Merci Marcel pour cet article qui sort de l’ordinaire.
C’est la qu’on voit les conséquences désastreuses de la vente à la découpe des programmes aéronautiques de Bombardier. Il y avait un marché domestique et une rente de situation énorme.
Salut Marcel et les Passionnés,
Je suppose que Hydro-Québec exporte son électricité aux USA; qu’en est-il de la situation (hausse des tarifs, arrêt des exportations ?) suite à aux délires de l’Agent Orange vis à vis du Canada et du Québec ?
Passionnément,
Hydro-Québec exporte une partie de son électricité vers les USA et d’autres provinces canadiennes.

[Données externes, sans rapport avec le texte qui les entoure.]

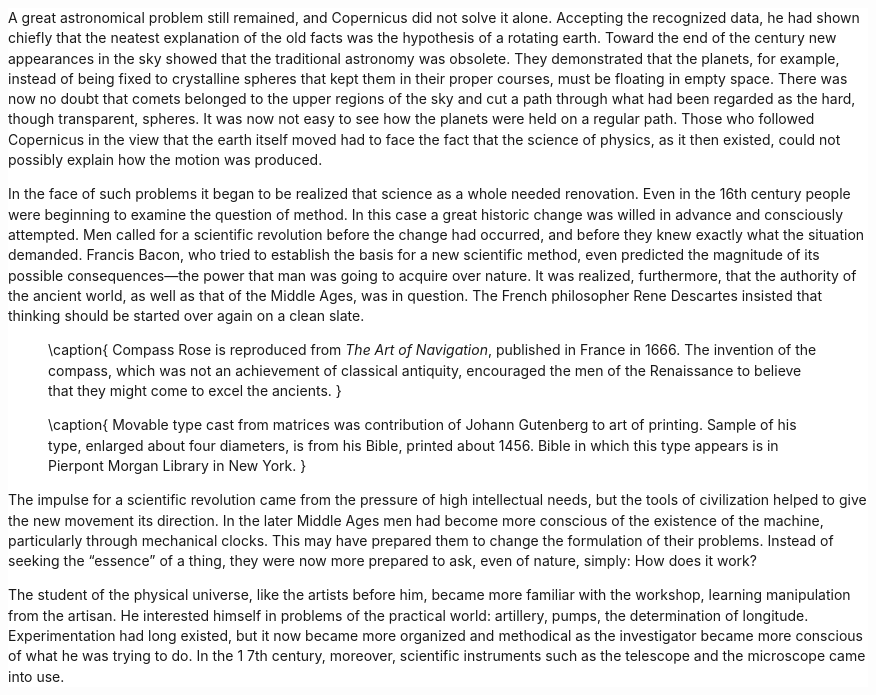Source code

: A great astronomical problem still remained, and Copernicus did not solve it alone.
Accepting the recognized data, he had shown chiefly that the neatest explanation of the old facts was the hypothesis of a rotating earth.
Toward the end of the century new appearances in the sky showed that the traditional astronomy was obsolete.
They demonstrated that the planets, for example, instead of being fixed to crystalline spheres that kept them in their proper courses, must be floating in empty space.
There was now no doubt that comets belonged to the upper regions of the sky and cut a path through what had been regarded as the hard, though transparent, spheres.
It was now not easy to see how the planets were held on a regular path.
Those who followed Copernicus in the view that the earth itself moved had to face the fact that the science of physics, as it then existed, could not possibly explain how the motion was produced.

In the face of such problems it began to be realized that science as a whole needed renovation.
Even in the 16th century people were beginning to examine the question of method.
In this case a great historic change was willed in advance and consciously attempted.
Men called for a scientific revolution before the change had occurred, and before they knew exactly what the situation demanded.
Francis Bacon, who tried to establish the basis for a new scientific method, even predicted the magnitude of its possible consequences&mdash;the power that man was going to acquire over nature.
It was realized, furthermore, that the authority of the ancient world, as well as that of the Middle Ages, was in question.
The French philosopher Rene Descartes insisted that thinking should be started over again on a clean slate.


<figure>
\caption{
    <span class="textsc">Compass Rose</span> is reproduced from <em>The Art of Navigation</em>, published in France in 1666.
    The invention of the compass, which was not an achievement of classical antiquity, encouraged the men of the Renaissance to believe that they might come to excel the ancients.
}
</figure>


<figure>
\caption{
    <span class="textsc">Movable type cast from matrices</span> was contribution of Johann Gutenberg to art of printing.
    Sample of his type, enlarged about four diameters, is from his Bible, printed about 1456.
    Bible in which this type appears is in Pierpont Morgan Library in New York.
}
</figure>


The impulse for a scientific revolution came from the pressure of high intellectual needs, but the tools of civilization helped to give the new movement its direction.
In the later Middle Ages men had become more conscious of the existence of the machine, particularly through mechanical clocks.
This may have prepared them to change the formulation of their problems.
Instead of seeking the &ldquo;essence&rdquo; of a thing, they were now more prepared to ask, even of nature, simply: How does it work? 

The student of the physical universe, like the artists before him, became more familiar with the workshop, learning manipulation from the artisan.
He interested himself in problems of the practical world: artillery, pumps, the determination of longitude.
Experimentation had long existed, but it now became more organized and methodical as the investigator became more conscious of what he was trying to do.
In the 1 7th century, moreover, scientific instruments such as the telescope and the microscope came into use.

Grâce à la capacité de stockage de ses réservoirs, Hydro-Québec vend de l’électricité sur le marché « spot » lorsque le prix est le plus élevé et en achète en retour de ses voisins à très bas prix hors des heures de pointe de la demande. Hydro-Québec a également quelques contrats pour fournir de la puissance ferme à quelques États américains. La folie des tarifs ne semble pas avoir affecté ces marchés pour l’instant, mais la possibilité de couper le courant aux Américains a été évoqué si la situation se dégrade. Hydro-Québec peut accumuler de l’eau derrière ses barrages et constituer une réserve stratégique.